Month 2: content for AI intents
Value and price-match comparisons, delivery coverage and slots, dietary range guides.
Month 3: external signals
Digital PR into consumer-review and editorial sources, updated store and delivery data, monthly re-measurement.
Before and after
| Area | Before | After 90 days |
|---|---|---|
| Visibility | Named mainly when the shopper asked for it by name. | Surfaces on value, delivery and comparison prompts. |
| Narrative | An outdated, value-vs-premium-confused positioning. | A full-range omnichannel grocer. |
| Competition | Discounters and the leader took the shortlists. | Holds its place against discounters on value missions. |
| Content | Brand and product pages, weak on shopper decisions. | Content answers concrete missions: value, delivery, dietary. |
| Evidence | Thin in the comparison sources AI trusts. | Editorial and consumer-review coverage raise confirmation. |
Method.
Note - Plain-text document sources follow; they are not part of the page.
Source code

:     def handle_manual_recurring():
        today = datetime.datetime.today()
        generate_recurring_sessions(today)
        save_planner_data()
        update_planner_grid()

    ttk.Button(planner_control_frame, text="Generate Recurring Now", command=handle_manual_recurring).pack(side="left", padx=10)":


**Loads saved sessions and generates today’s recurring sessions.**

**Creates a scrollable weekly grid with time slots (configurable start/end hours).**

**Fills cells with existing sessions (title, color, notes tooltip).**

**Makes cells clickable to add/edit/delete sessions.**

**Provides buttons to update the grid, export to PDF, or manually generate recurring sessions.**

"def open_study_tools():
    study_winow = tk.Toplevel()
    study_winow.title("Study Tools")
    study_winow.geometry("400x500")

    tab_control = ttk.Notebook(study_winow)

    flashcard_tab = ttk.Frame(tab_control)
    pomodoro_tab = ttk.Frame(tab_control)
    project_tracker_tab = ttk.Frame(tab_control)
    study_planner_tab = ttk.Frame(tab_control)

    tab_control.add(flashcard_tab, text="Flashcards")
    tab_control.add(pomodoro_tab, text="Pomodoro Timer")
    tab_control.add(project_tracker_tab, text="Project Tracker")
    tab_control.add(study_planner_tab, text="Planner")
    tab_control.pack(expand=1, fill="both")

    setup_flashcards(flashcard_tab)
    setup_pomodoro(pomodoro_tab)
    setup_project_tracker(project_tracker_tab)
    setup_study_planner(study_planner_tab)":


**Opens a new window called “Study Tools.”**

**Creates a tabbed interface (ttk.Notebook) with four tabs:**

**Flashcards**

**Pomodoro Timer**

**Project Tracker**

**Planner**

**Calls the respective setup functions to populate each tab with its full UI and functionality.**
Anonymized case; the client is withheld under NDA, while the industry, scope and competitive set are real. Baseline figures are drawn from Rankfor's AI-visibility index measurements in grocery retail (United Kingdom); the 90-day figures reflect the trajectory the Rankfor program is built to produce. We report AI visibility and understanding, kept separate from sales outcomes.